과제 안내:
아래 항목들의 모든 줄을 '번호' 열과 '내용' 열로 이루어진 마크다운 표로 나타내세요. 빈 줄은 빼고, '번호' 열에는 행 번호를, '내용' 열에는 해당 줄을 적으세요.

+===+

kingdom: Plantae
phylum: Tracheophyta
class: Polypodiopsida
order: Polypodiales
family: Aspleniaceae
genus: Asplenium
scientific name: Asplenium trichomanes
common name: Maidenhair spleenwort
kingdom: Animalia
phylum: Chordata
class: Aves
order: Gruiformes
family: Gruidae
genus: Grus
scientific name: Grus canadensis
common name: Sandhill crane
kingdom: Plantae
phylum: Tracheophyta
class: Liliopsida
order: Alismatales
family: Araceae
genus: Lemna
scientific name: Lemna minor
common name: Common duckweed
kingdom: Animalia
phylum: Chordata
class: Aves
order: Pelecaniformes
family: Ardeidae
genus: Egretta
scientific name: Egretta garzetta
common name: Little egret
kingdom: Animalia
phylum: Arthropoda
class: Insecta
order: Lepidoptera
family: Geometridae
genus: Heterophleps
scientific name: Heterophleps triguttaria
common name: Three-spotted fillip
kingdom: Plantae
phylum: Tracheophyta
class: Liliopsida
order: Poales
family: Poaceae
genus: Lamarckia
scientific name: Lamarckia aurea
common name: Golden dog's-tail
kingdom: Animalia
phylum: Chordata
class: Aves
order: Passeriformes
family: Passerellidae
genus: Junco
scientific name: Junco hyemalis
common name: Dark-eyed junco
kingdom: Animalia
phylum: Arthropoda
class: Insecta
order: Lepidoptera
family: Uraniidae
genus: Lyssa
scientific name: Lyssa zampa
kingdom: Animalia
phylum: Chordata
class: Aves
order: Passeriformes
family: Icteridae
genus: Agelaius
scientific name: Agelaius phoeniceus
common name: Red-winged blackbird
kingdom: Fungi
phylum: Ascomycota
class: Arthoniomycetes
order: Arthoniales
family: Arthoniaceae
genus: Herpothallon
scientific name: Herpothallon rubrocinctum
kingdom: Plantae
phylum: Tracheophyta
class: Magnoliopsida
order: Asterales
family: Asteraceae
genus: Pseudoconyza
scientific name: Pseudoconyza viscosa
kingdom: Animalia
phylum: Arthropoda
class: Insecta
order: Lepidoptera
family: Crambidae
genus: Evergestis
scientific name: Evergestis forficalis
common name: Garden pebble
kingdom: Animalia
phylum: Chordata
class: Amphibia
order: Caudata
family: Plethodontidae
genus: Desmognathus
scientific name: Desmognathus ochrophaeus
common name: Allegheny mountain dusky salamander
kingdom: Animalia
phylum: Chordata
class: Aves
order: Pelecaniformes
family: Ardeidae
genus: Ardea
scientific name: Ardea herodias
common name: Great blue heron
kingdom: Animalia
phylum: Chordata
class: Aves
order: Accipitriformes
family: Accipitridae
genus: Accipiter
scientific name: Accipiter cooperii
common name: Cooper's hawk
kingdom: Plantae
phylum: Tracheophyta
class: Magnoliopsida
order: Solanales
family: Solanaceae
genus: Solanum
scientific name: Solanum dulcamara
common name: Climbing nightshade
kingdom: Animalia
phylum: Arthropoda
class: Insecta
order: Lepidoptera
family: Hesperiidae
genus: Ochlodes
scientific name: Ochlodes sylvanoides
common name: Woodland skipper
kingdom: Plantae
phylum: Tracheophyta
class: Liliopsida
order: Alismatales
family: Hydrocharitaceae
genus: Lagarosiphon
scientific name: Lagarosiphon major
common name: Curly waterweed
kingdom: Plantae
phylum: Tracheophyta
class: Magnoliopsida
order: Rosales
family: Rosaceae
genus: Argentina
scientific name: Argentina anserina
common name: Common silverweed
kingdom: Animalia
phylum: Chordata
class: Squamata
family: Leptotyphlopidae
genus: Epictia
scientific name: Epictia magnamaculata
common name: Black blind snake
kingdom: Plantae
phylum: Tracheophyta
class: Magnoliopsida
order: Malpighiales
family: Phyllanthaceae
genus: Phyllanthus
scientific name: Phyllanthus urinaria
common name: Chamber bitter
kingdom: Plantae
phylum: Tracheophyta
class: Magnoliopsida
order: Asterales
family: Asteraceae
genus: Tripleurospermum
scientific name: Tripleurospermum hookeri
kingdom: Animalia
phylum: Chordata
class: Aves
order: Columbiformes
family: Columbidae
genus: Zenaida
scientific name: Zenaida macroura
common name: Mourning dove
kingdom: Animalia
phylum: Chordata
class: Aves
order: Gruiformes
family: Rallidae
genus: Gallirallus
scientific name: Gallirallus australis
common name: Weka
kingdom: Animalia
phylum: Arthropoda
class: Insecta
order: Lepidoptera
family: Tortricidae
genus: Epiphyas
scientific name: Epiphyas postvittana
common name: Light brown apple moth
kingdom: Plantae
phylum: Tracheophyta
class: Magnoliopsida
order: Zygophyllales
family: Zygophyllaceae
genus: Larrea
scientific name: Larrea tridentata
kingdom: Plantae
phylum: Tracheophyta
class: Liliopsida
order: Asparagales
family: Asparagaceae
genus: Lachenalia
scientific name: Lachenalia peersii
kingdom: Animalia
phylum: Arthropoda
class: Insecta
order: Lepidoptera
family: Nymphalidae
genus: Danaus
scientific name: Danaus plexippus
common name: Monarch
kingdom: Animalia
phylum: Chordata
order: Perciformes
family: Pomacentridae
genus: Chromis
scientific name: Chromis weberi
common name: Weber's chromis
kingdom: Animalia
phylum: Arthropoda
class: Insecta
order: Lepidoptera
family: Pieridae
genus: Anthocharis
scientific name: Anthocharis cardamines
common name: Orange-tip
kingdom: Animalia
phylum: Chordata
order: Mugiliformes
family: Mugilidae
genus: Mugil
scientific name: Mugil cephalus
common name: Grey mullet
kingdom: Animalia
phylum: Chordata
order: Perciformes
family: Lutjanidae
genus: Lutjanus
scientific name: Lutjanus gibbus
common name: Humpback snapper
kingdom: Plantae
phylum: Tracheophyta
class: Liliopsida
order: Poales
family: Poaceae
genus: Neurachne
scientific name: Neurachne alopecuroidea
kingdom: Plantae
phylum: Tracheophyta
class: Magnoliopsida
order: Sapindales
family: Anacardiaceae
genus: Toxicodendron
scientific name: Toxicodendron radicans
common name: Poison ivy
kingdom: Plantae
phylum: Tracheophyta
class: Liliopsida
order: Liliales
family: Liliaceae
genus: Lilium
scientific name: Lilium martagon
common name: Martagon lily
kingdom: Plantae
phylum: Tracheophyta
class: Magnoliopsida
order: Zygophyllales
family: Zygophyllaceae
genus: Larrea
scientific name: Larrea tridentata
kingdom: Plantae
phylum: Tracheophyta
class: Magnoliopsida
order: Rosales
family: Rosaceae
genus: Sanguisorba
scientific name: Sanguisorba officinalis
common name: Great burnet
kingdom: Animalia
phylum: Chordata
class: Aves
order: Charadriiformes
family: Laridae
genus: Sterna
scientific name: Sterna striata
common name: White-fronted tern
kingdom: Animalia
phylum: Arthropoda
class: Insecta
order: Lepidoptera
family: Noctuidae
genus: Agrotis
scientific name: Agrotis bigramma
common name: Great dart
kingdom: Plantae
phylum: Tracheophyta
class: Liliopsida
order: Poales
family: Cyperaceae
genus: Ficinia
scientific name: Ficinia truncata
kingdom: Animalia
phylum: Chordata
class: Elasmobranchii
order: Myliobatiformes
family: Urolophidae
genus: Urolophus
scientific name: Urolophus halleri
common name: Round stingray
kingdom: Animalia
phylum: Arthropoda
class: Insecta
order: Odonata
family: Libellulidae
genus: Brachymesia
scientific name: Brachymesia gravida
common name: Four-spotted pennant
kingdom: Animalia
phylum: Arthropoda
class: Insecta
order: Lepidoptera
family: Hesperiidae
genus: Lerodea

+===+

아래 답변:
| 번호 | 내용 |
|---|---|
| 1 | kingdom: Plantae |
| 2 | phylum: Tracheophyta |
| 3 | class: Polypodiopsida |
| 4 | order: Polypodiales |
| 5 | family: Aspleniaceae |
| 6 | genus: Asplenium |
| 7 | scientific name: Asplenium trichomanes |
| 8 | common name: Maidenhair spleenwort |
| 9 | kingdom: Animalia |
| 10 | phylum: Chordata |
| 11 | class: Aves |
| 12 | order: Gruiformes |
| 13 | family: Gruidae |
| 14 | genus: Grus |
| 15 | scientific name: Grus canadensis |
| 16 | common name: Sandhill crane |
| 17 | kingdom: Plantae |
| 18 | phylum: Tracheophyta |
| 19 | class: Liliopsida |
| 20 | order: Alismatales |
| 21 | family: Araceae |
| 22 | genus: Lemna |
| 23 | scientific name: Lemna minor |
| 24 | common name: Common duckweed |
| 25 | kingdom: Animalia |
| 26 | phylum: Chordata |
| 27 | class: Aves |
| 28 | order: Pelecaniformes |
| 29 | family: Ardeidae |
| 30 | genus: Egretta |
| 31 | scientific name: Egretta garzetta |
| 32 | common name: Little egret |
| 33 | kingdom: Animalia |
| 34 | phylum: Arthropoda |
| 35 | class: Insecta |
| 36 | order: Lepidoptera |
| 37 | family: Geometridae |
| 38 | genus: Heterophleps |
| 39 | scientific name: Heterophleps triguttaria |
| 40 | common name: Three-spotted fillip |
| 41 | kingdom: Plantae |
| 42 | phylum: Tracheophyta |
| 43 | class: Liliopsida |
| 44 | order: Poales |
| 45 | family: Poaceae |
| 46 | genus: Lamarckia |
| 47 | scientific name: Lamarckia aurea |
| 48 | common name: Golden dog's-tail |
| 49 | kingdom: Animalia |
| 50 | phylum: Chordata |
| 51 | class: Aves |
| 52 | order: Passeriformes |
| 53 | family: Passerellidae |
| 54 | genus: Junco |
| 55 | scientific name: Junco hyemalis |
| 56 | common name: Dark-eyed junco |
| 57 | kingdom: Animalia |
| 58 | phylum: Arthropoda |
| 59 | class: Insecta |
| 60 | order: Lepidoptera |
| 61 | family: Uraniidae |
| 62 | genus: Lyssa |
| 63 | scientific name: Lyssa zampa |
| 64 | kingdom: Animalia |
| 65 | phylum: Chordata |
| 66 | class: Aves |
| 67 | order: Passeriformes |
| 68 | family: Icteridae |
| 69 | genus: Agelaius |
| 70 | scientific name: Agelaius phoeniceus |
| 71 | common name: Red-winged blackbird |
| 72 | kingdom: Fungi |
| 73 | phylum: Ascomycota |
| 74 | class: Arthoniomycetes |
| 75 | order: Arthoniales |
| 76 | family: Arthoniaceae |
| 77 | genus: Herpothallon |
| 78 | scientific name: Herpothallon rubrocinctum |
| 79 | kingdom: Plantae |
| 80 | phylum: Tracheophyta |
| 81 | class: Magnoliopsida |
| 82 | order: Asterales |
| 83 | family: Asteraceae |
| 84 | genus: Pseudoconyza |
| 85 | scientific name: Pseudoconyza viscosa |
| 86 | kingdom: Animalia |
| 87 | phylum: Arthropoda |
| 88 | class: Insecta |
| 89 | order: Lepidoptera |
| 90 | family: Crambidae |
| 91 | genus: Evergestis |
| 92 | scientific name: Evergestis forficalis |
| 93 | common name: Garden pebble |
| 94 | kingdom: Animalia |
| 95 | phylum: Chordata |
| 96 | class: Amphibia |
| 97 | order: Caudata |
| 98 | family: Plethodontidae |
| 99 | genus: Desmognathus |
| 100 | scientific name: Desmognathus ochrophaeus |
| 101 | common name: Allegheny mountain dusky salamander |
| 102 | kingdom: Animalia |
| 103 | phylum: Chordata |
| 104 | class: Aves |
| 105 | order: Pelecaniformes |
| 106 | family: Ardeidae |
| 107 | genus: Ardea |
| 108 | scientific name: Ardea herodias |
| 109 | common name: Great blue heron |
| 110 | kingdom: Animalia |
| 111 | phylum: Chordata |
| 112 | class: Aves |
| 113 | order: Accipitriformes |
| 114 | family: Accipitridae |
| 115 | genus: Accipiter |
| 116 | scientific name: Accipiter cooperii |
| 117 | common name: Cooper's hawk |
| 118 | kingdom: Plantae |
| 119 | phylum: Tracheophyta |
| 120 | class: Magnoliopsida |
| 121 | order: Solanales |
| 122 | family: Solanaceae |
| 123 | genus: Solanum |
| 124 | scientific name: Solanum dulcamara |
| 125 | common name: Climbing nightshade |
| 126 | kingdom: Animalia |
| 127 | phylum: Arthropoda |
| 128 | class: Insecta |
| 129 | order: Lepidoptera |
| 130 | family: Hesperiidae |
| 131 | genus: Ochlodes |
| 132 | scientific name: Ochlodes sylvanoides |
| 133 | common name: Woodland skipper |
| 134 | kingdom: Plantae |
| 135 | phylum: Tracheophyta |
| 136 | class: Liliopsida |
| 137 | order: Alismatales |
| 138 | family: Hydrocharitaceae |
| 139 | genus: Lagarosiphon |
| 140 | scientific name: Lagarosiphon major |
| 141 | common name: Curly waterweed |
| 142 | kingdom: Plantae |
| 143 | phylum: Tracheophyta |
| 144 | class: Magnoliopsida |
| 145 | order: Rosales |
| 146 | family: Rosaceae |
| 147 | genus: Argentina |
| 148 | scientific name: Argentina anserina |
| 149 | common name: Common silverweed |
| 150 | kingdom: Animalia |
| 151 | phylum: Chordata |
| 152 | class: Squamata |
| 153 | family: Leptotyphlopidae |
| 154 | genus: Epictia |
| 155 | scientific name: Epictia magnamaculata |
| 156 | common name: Black blind snake |
| 157 | kingdom: Plantae |
| 158 | phylum: Tracheophyta |
| 159 | class: Magnoliopsida |
| 160 | order: Malpighiales |
| 161 | family: Phyllanthaceae |
| 162 | genus: Phyllanthus |
| 163 | scientific name: Phyllanthus urinaria |
| 164 | common name: Chamber bitter |
| 165 | kingdom: Plantae |
| 166 | phylum: Tracheophyta |
| 167 | class: Magnoliopsida |
| 168 | order: Asterales |
| 169 | family: Asteraceae |
| 170 | genus: Tripleurospermum |
| 171 | scientific name: Tripleurospermum hookeri |
| 172 | kingdom: Animalia |
| 173 | phylum: Chordata |
| 174 | class: Aves |
| 175 | order: Columbiformes |
| 176 | family: Columbidae |
| 177 | genus: Zenaida |
| 178 | scientific name: Zenaida macroura |
| 179 | common name: Mourning dove |
| 180 | kingdom: Animalia |
| 181 | phylum: Chordata |
| 182 | class: Aves |
| 183 | order: Gruiformes |
| 184 | family: Rallidae |
| 185 | genus: Gallirallus |
| 186 | scientific name: Gallirallus australis |
| 187 | common name: Weka |
| 188 | kingdom: Animalia |
| 189 | phylum: Arthropoda |
| 190 | class: Insecta |
| 191 | order: Lepidoptera |
| 192 | family: Tortricidae |
| 193 | genus: Epiphyas |
| 194 | scientific name: Epiphyas postvittana |
| 195 | common name: Light brown apple moth |
| 196 | kingdom: Plantae |
| 197 | phylum: Tracheophyta |
| 198 | class: Magnoliopsida |
| 199 | order: Zygophyllales |
| 200 | family: Zygophyllaceae |
| 201 | genus: Larrea |
| 202 | scientific name: Larrea tridentata |
| 203 | kingdom: Plantae |
| 204 | phylum: Tracheophyta |
| 205 | class: Liliopsida |
| 206 | order: Asparagales |
| 207 | family: Asparagaceae |
| 208 | genus: Lachenalia |
| 209 | scientific name: Lachenalia peersii |
| 210 | kingdom: Animalia |
| 211 | phylum: Arthropoda |
| 212 | class: Insecta |
| 213 | order: Lepidoptera |
| 214 | family: Nymphalidae |
| 215 | genus: Danaus |
| 216 | scientific name: Danaus plexippus |
| 217 | common name: Monarch |
| 218 | kingdom: Animalia |
| 219 | phylum: Chordata |
| 220 | order: Perciformes |
| 221 | family: Pomacentridae |
| 222 | genus: Chromis |
| 223 | scientific name: Chromis weberi |
| 224 | common name: Weber's chromis |
| 225 | kingdom: Animalia |
| 226 | phylum: Arthropoda |
| 227 | class: Insecta |
| 228 | order: Lepidoptera |
| 229 | family: Pieridae |
| 230 | genus: Anthocharis |
| 231 | scientific name: Anthocharis cardamines |
| 232 | common name: Orange-tip |
| 233 | kingdom: Animalia |
| 234 | phylum: Chordata |
| 235 | order: Mugiliformes |
| 236 | family: Mugilidae |
| 237 | genus: Mugil |
| 238 | scientific name: Mugil cephalus |
| 239 | common name: Grey mullet |
| 240 | kingdom: Animalia |
| 241 | phylum: Chordata |
| 242 | order: Perciformes |
| 243 | family: Lutjanidae |
| 244 | genus: Lutjanus |
| 245 | scientific name: Lutjanus gibbus |
| 246 | common name: Humpback snapper |
| 247 | kingdom: Plantae |
| 248 | phylum: Tracheophyta |
| 249 | class: Liliopsida |
| 250 | order: Poales |
| 251 | family: Poaceae |
| 252 | genus: Neurachne |
| 253 | scientific name: Neurachne alopecuroidea |
| 254 | kingdom: Plantae |
| 255 | phylum: Tracheophyta |
| 256 | class: Magnoliopsida |
| 257 | order: Sapindales |
| 258 | family: Anacardiaceae |
| 259 | genus: Toxicodendron |
| 260 | scientific name: Toxicodendron radicans |
| 261 | common name: Poison ivy |
| 262 | kingdom: Plantae |
| 263 | phylum: Tracheophyta |
| 264 | class: Liliopsida |
| 265 | order: Liliales |
| 266 | family: Liliaceae |
| 267 | genus: Lilium |
| 268 | scientific name: Lilium martagon |
| 269 | common name: Martagon lily |
| 270 | kingdom: Plantae |
| 271 | phylum: Tracheophyta |
| 272 | class: Magnoliopsida |
| 273 | order: Zygophyllales |
| 274 | family: Zygophyllaceae |
| 275 | genus: Larrea |
| 276 | scientific name: Larrea tridentata |
| 277 | kingdom: Plantae |
| 278 | phylum: Tracheophyta |
| 279 | class: Magnoliopsida |
| 280 | order: Rosales |
| 281 | family: Rosaceae |
| 282 | genus: Sanguisorba |
| 283 | scientific name: Sanguisorba officinalis |
| 284 | common name: Great burnet |
| 285 | kingdom: Animalia |
| 286 | phylum: Chordata |
| 287 | class: Aves |
| 288 | order: Charadriiformes |
| 289 | family: Laridae |
| 290 | genus: Sterna |
| 291 | scientific name: Sterna striata |
| 292 | common name: White-fronted tern |
| 293 | kingdom: Animalia |
| 294 | phylum: Arthropoda |
| 295 | class: Insecta |
| 296 | order: Lepidoptera |
| 297 | family: Noctuidae |
| 298 | genus: Agrotis |
| 299 | scientific name: Agrotis bigramma |
| 300 | common name: Great dart |
| 301 | kingdom: Plantae |
| 302 | phylum: Tracheophyta |
| 303 | class: Liliopsida |
| 304 | order: Poales |
| 305 | family: Cyperaceae |
| 306 | genus: Ficinia |
| 307 | scientific name: Ficinia truncata |
| 308 | kingdom: Animalia |
| 309 | phylum: Chordata |
| 310 | class: Elasmobranchii |
| 311 | order: Myliobatiformes |
| 312 | family: Urolophidae |
| 313 | genus: Urolophus |
| 314 | scientific name: Urolophus halleri |
| 315 | common name: Round stingray |
| 316 | kingdom: Animalia |
| 317 | phylum: Arthropoda |
| 318 | class: Insecta |
| 319 | order: Odonata |
| 320 | family: Libellulidae |
| 321 | genus: Brachymesia |
| 322 | scientific name: Brachymesia gravida |
| 323 | common name: Four-spotted pennant |
| 324 | kingdom: Animalia |
| 325 | phylum: Arthropoda |
| 326 | class: Insecta |
| 327 | order: Lepidoptera |
| 328 | family: Hesperiidae |
| 329 | genus: Lerodea |